**RECORDS PROVIDED**
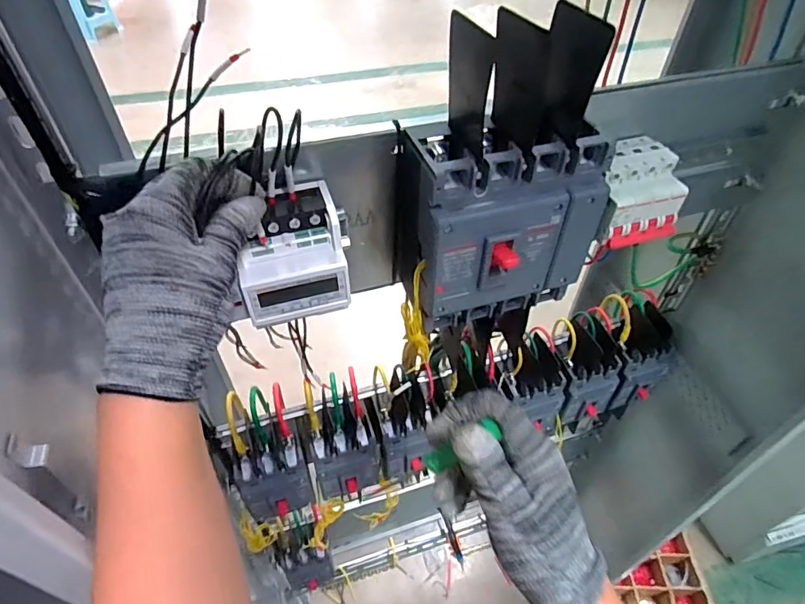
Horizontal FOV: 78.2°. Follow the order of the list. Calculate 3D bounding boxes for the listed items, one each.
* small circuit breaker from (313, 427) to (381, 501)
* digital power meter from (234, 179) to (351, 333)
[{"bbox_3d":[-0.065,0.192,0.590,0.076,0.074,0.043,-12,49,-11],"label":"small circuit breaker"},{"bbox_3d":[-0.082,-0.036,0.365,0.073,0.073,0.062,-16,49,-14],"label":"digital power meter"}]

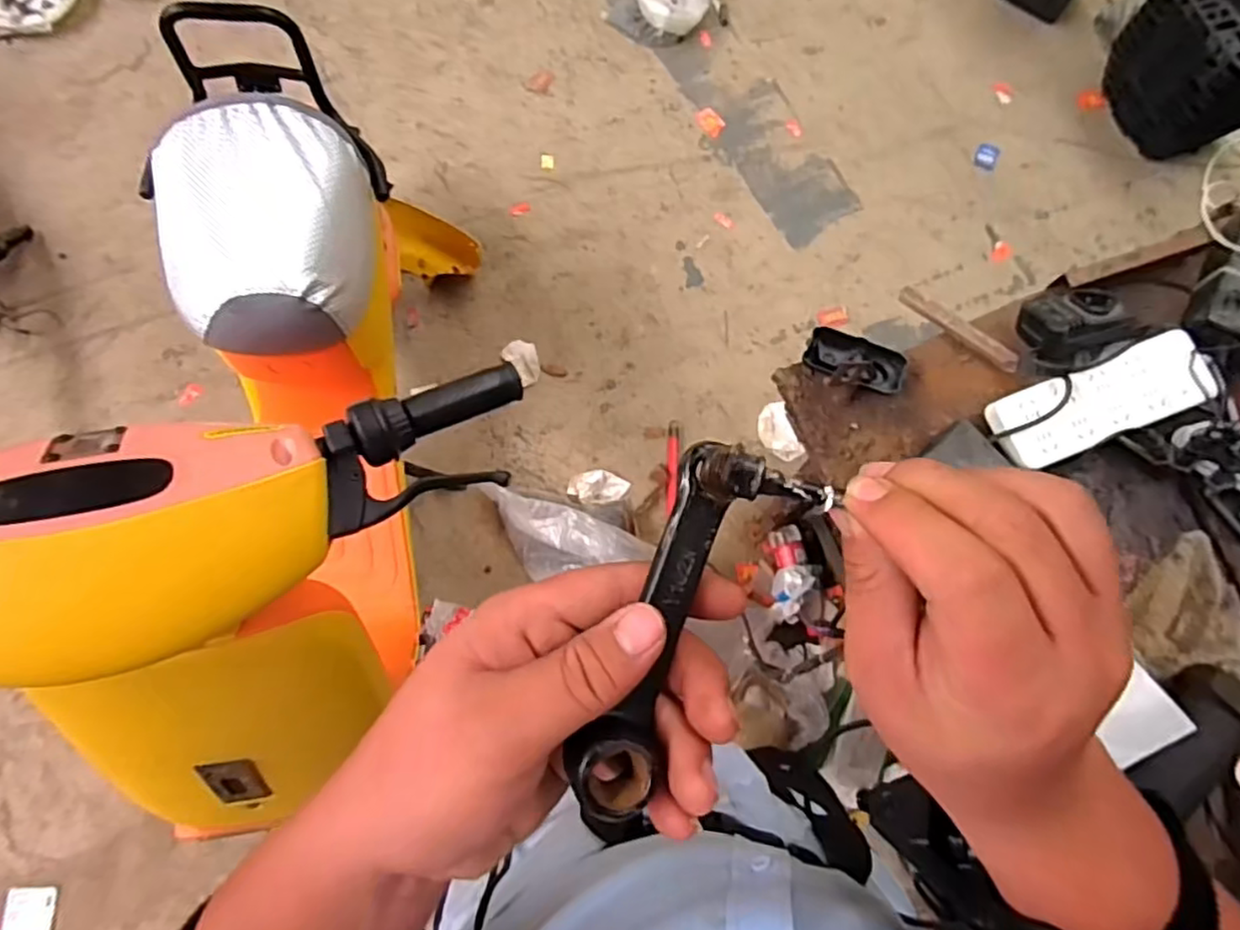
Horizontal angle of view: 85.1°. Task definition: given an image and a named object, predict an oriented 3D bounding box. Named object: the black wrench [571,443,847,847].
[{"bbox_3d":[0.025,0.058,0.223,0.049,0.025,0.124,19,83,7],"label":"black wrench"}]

...

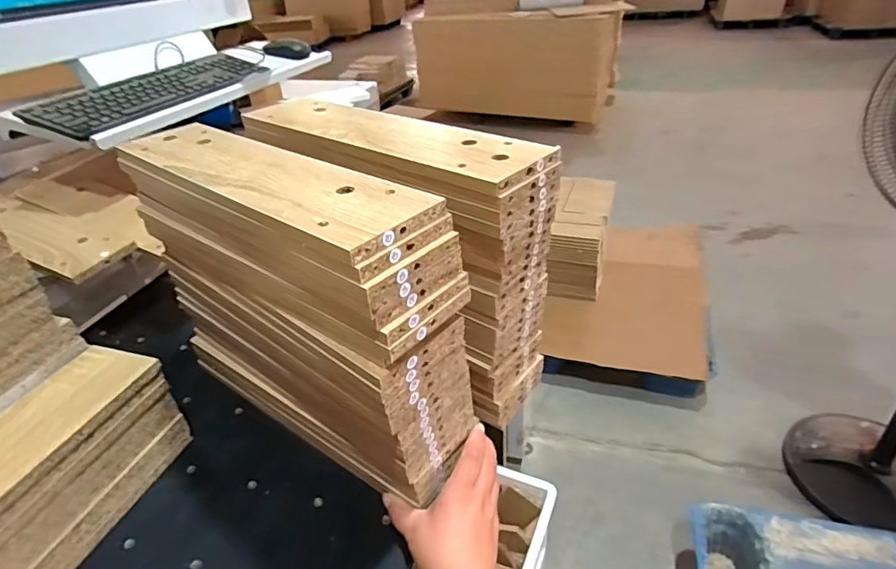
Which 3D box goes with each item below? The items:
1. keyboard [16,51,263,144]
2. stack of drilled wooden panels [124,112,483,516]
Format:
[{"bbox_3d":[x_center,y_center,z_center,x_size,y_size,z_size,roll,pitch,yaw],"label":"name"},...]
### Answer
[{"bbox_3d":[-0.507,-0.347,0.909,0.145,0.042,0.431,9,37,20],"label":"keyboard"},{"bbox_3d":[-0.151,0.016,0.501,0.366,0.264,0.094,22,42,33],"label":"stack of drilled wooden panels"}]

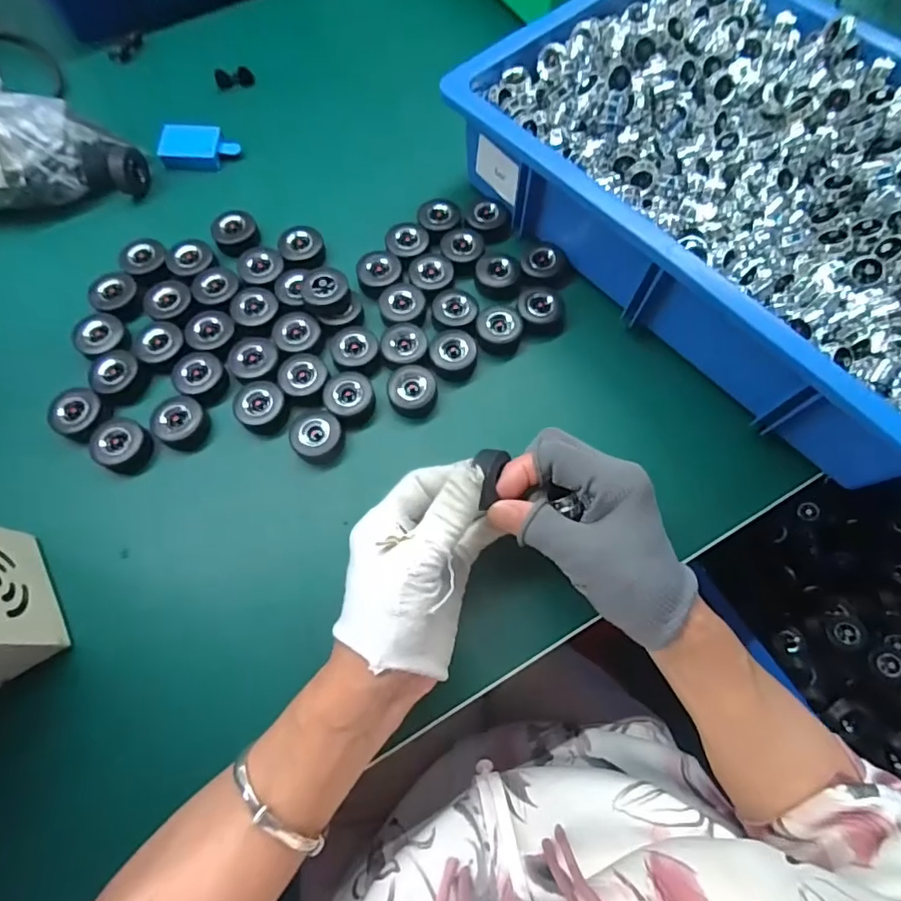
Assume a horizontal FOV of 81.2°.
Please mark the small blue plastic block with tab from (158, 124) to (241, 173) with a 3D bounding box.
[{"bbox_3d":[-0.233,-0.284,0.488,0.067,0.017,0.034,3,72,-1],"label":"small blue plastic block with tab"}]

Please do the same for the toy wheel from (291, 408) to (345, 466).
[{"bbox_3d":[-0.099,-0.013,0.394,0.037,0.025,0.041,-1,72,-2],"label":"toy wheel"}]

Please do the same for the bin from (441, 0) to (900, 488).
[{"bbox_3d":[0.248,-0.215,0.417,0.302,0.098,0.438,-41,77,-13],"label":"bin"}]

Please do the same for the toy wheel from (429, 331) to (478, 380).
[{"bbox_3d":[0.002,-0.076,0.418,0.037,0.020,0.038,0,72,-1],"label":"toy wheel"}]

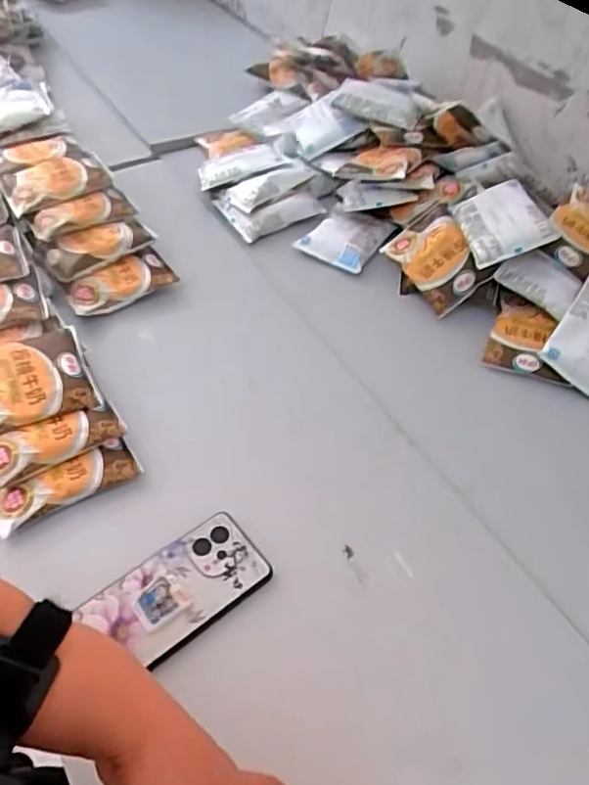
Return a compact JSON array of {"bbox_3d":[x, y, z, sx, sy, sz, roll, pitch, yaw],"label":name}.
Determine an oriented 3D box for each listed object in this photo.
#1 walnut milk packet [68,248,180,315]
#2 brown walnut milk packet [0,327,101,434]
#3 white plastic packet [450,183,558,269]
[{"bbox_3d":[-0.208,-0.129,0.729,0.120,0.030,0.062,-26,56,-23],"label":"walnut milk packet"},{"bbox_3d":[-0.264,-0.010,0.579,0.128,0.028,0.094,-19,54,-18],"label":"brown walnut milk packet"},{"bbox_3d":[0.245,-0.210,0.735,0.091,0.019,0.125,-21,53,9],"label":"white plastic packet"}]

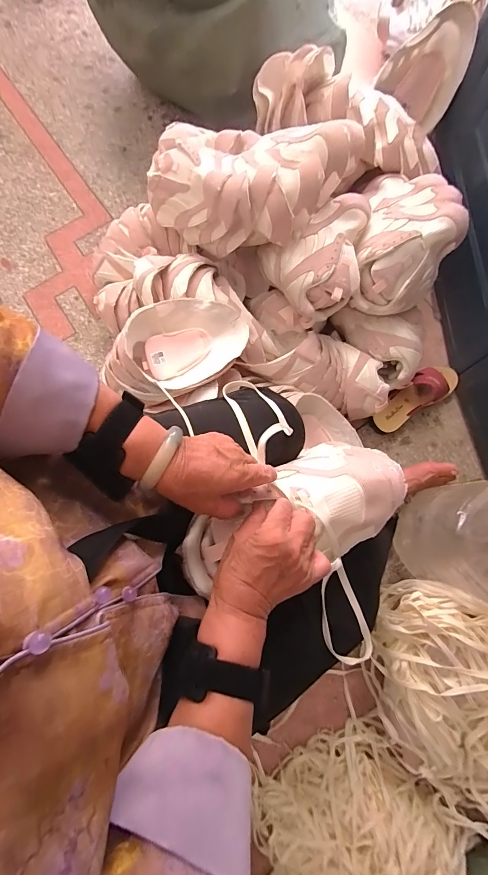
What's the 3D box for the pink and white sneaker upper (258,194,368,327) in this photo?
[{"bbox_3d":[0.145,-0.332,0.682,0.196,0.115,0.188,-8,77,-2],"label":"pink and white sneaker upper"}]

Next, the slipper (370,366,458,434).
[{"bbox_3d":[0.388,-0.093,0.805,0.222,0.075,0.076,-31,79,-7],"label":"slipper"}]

**ACTIVITY**
From the material above, copy every line where the word "listed" is found.

**SOLUTION FOR THIS TASK**
Horizontal FOV: 78.2°. Follow the order of the list. Calculate 3D bounding boxes for the listed items, one each.
Determine an oriented 3D box for each listed object in this photo.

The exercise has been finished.